Does Your Handicap Parking Signage Satisfy ADA Requirements?
In the 10 years since the U.S. Department of Justice (DOJ) issued new regulations under the Americans with Disabilities Act (ADA), accessibility for people with disabilities has become the norm in cities and towns across the country. Providing ease of access to the disabled in public spaces is the responsibility of state and local governments as well as businesses and organizations, large and small.
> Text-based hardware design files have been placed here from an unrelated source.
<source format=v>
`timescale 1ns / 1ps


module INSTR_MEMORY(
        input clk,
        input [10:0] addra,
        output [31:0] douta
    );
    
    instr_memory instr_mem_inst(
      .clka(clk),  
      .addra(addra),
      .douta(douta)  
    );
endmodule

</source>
One of the most visible signs of the impact of the ADA’s guidelines is the increased number of handicap parking spots found in commercial and public parking areas. Adding accessible parking is one step government agencies, businesses and privately run facilities can take to ensure people with disabilities are able to work and participate in programs, services or activities, both indoors and out.
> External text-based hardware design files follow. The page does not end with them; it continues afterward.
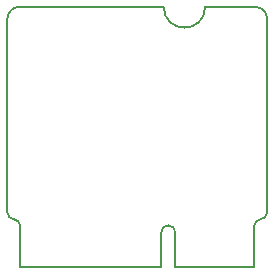
<source format=gm1>
%TF.GenerationSoftware,KiCad,Pcbnew,(5.1.5)-3*%
%TF.CreationDate,2020-12-17T07:42:55+01:00*%
%TF.ProjectId,TeensyMM,5465656e-7379-44d4-9d2e-6b696361645f,rev?*%
%TF.SameCoordinates,Original*%
%TF.FileFunction,Profile,NP*%
%FSLAX46Y46*%
G04 Gerber Fmt 4.6, Leading zero omitted, Abs format (unit mm)*
G04 Created by KiCad (PCBNEW (5.1.5)-3) date 2020-12-17 07:42:55*
%MOMM*%
%LPD*%
G04 APERTURE LIST*
%TA.AperFunction,Profile*%
%ADD10C,0.127000*%
%TD*%
G04 APERTURE END LIST*
D10*
X135381200Y-72730617D02*
X135381200Y-75630617D01*
X134181200Y-72730617D02*
G75*
G02X135381200Y-72730617I600000J0D01*
G01*
X122231200Y-75630617D02*
X134181200Y-75630617D01*
X134406200Y-53630617D02*
G75*
G03X137906200Y-53630617I1750000J0D01*
G01*
X142081200Y-75630617D02*
X135381200Y-75630617D01*
X122231200Y-75630617D02*
X122231200Y-72130617D01*
X142081200Y-72130617D02*
X142081200Y-75630617D01*
X142081200Y-72130617D02*
G75*
G02X142556200Y-71630617I510570J-9417D01*
G01*
X122231199Y-72130618D02*
G75*
G03X121756200Y-71630617I-516030J-14603D01*
G01*
X142156200Y-53630617D02*
X137906200Y-53630617D01*
X134406200Y-53630617D02*
X122156200Y-53630617D01*
X121156200Y-54630617D02*
X121156200Y-71030617D01*
X134181200Y-72730617D02*
X134181200Y-75630617D01*
X143156200Y-54630617D02*
X143156200Y-71030617D01*
X143156199Y-71030618D02*
G75*
G02X142556200Y-71630617I-617324J17325D01*
G01*
X121756198Y-71630617D02*
G75*
G02X121156200Y-71030617I17326J617324D01*
G01*
X143156200Y-54630617D02*
G75*
G03X142156200Y-53630617I-1025000J-25000D01*
G01*
X122156199Y-53630618D02*
G75*
G03X121156200Y-54630617I25000J-1024999D01*
G01*
M02*

</source>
Federal and State Parking Standards for Accommodating People with Disabilities
The DOJ’s 2010 standards have considered every aspect of parking accessibility, from sign design and access routes to the size, location and number of parking spots required in lots and garages.
Parking Space Requirements
Parking spaces must offer ample access for vehicles, including access aisles that provide room for mobility aids such as wheelchairs and power chairs.
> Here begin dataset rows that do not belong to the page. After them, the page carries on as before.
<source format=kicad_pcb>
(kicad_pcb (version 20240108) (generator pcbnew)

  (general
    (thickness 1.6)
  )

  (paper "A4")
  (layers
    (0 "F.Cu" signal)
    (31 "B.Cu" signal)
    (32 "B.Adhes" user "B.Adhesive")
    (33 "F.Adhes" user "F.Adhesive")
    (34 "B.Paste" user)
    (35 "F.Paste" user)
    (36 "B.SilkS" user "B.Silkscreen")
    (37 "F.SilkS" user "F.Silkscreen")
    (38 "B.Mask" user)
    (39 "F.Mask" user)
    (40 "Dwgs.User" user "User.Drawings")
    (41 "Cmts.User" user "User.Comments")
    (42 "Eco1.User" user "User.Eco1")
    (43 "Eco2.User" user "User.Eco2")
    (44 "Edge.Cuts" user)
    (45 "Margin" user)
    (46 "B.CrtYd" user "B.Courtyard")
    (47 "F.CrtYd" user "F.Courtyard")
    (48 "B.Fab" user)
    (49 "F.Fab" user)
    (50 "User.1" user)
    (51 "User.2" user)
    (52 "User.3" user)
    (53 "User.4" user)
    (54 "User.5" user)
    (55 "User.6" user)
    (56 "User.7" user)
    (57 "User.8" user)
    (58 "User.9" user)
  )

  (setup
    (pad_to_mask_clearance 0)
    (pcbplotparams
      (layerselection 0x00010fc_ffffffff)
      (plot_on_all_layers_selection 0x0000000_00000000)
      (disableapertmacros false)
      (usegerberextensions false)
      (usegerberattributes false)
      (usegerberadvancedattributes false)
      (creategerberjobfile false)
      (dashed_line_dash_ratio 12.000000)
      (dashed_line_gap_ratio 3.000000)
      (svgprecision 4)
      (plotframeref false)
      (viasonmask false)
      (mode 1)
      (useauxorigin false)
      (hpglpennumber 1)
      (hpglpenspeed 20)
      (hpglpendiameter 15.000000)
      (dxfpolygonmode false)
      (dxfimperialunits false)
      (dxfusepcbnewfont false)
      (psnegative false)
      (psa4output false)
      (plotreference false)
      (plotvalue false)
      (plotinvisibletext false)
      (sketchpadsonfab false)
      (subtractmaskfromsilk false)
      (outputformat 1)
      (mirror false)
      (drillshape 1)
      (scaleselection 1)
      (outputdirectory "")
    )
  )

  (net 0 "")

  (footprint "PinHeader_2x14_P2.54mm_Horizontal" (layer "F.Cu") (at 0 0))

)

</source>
Handicap Parking Sign Requirements
The ADA requires that handicapped spaces be clearly identified with access signs, and businesses must know exactly what requirements they must meet in order to be ADA compliant. It is important to note that in addition to Federal standards for use of R7-8 handicap parking signs, many state and local governments have their own standards which may be even more specific.
For instance, accessible parking requirements in New Jersey are a combination of New Jersey Statues and Americans with Disabilities Act (ADA) Standards:
- Each accessible space must be identified with a sign bearing the International Symbol of Accessibility, as well as a penalty sign indicating fines for offenses.
- Signs identifying van parking spaces must contain the designation “van accessible.”
- All signage must be permanently installed so that the lower edge of the sign is at least 5 feet above the ground. This helps ensure visibility both for motorists and local enforcement officials.
Traffic Safety Direct Handicap Parking Signs Help You Be ADA Compliant
Our handicap parking signs help agencies, businesses and organizations meet federal and state regulations and alert drivers where they may and may not park. To help you maintain ADA compliance, we sell Federal R7-8 Reserved Parking Signs, Federal R7-8VA Van Accessible Signs, and New Jersey R7-8P Handicap Parking Penalty Signs.
All of our signs are made of 0.80 aluminum that is rust, fade and UV resistant to withstand the elements and prolong outdoor life. Available in three grades of reflective sheeting – Engineer, Hi-Intensity and Diamond – these signs meet the specific standards outlined in the Manual on Uniform Traffic Control Devices (MUTCD). Published by the Federal Highway Administration, the MUTCD ensures uniformity of traffic control devices to promote safer, more efficient travel.
Installation is Easy with Our Steel U-Channel Sign Posts
Each accessibility sign comes with pre-drilled holes to make installation easy using our Steel U-Channel Posts. U-channel posts provide years of maintenance-free service and are one of the most economical choices for mounting various types of signs, making them a municipality favorite. Our posts are available in sizes ranging from 3 to 12 feet in both Green Powder Coated and Galvanized Silver. Both treatments will outlast regular paint and offer added protection against rust and elements.